- _Task_
Retype everything from the line containing "How much of" down to the line containing "What is the difference between the maximum", both of those lines included, exactly as they appear in the material.

- _Dataset entries_
Start of Block
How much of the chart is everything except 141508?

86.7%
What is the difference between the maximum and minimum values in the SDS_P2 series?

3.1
End of Block
Start of Block
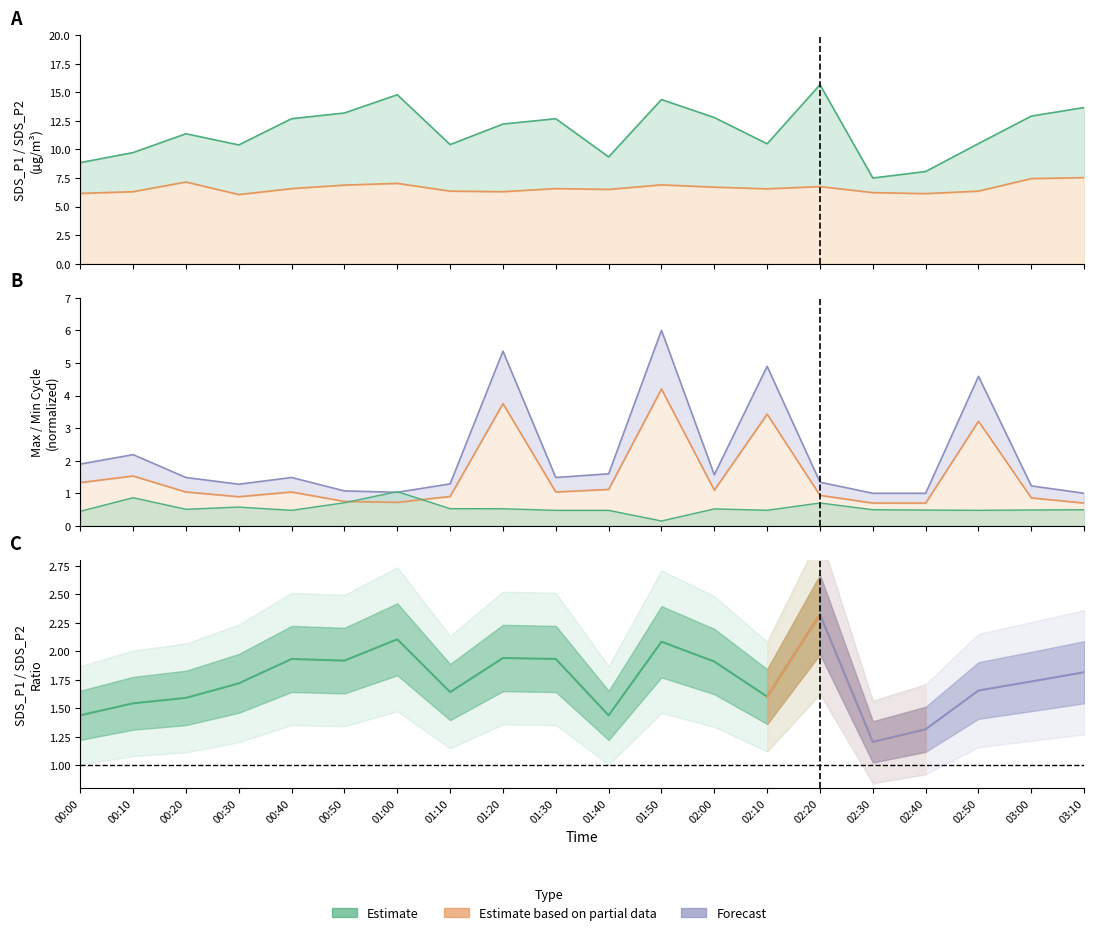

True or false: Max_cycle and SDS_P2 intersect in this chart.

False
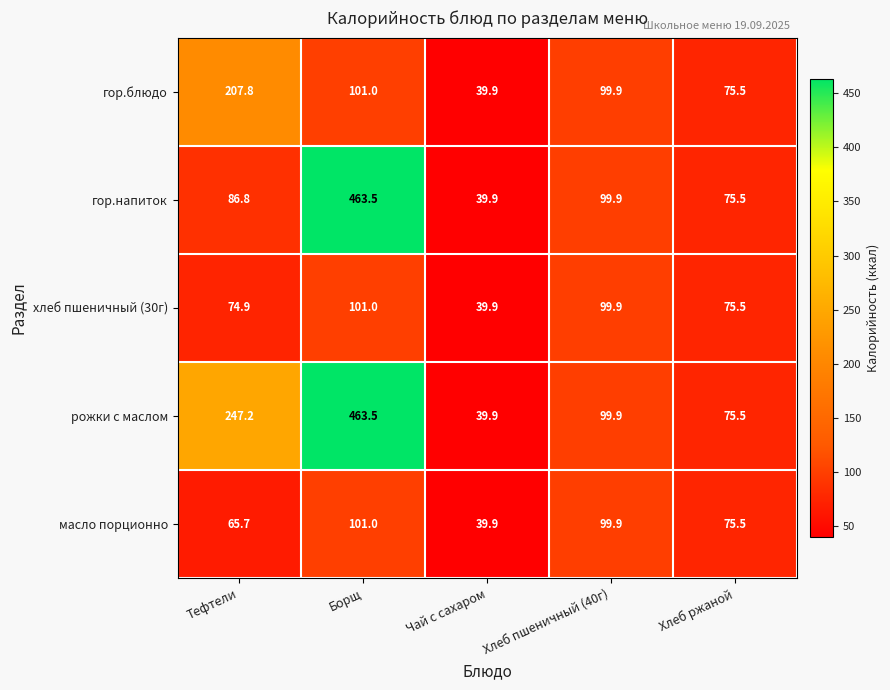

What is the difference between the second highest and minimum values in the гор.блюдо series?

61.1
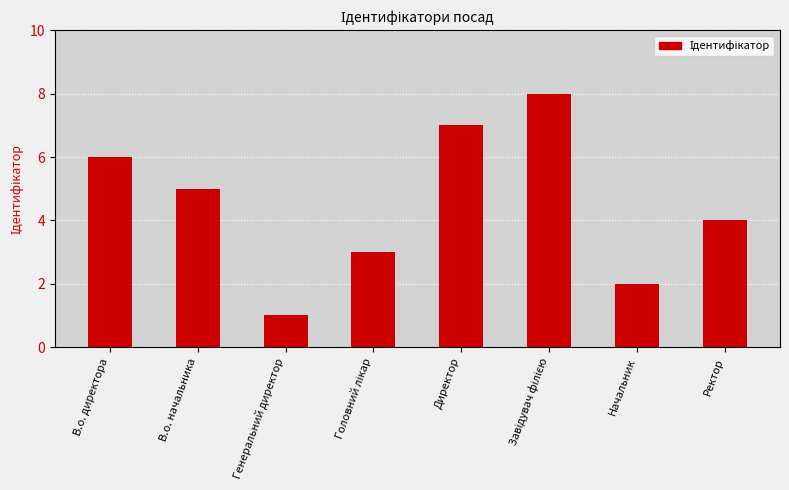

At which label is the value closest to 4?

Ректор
End of Block
- _Worked solution_
How much of the chart is everything except 141508?

86.7%
What is the difference between the maximum and minimum values in the SDS_P2 series?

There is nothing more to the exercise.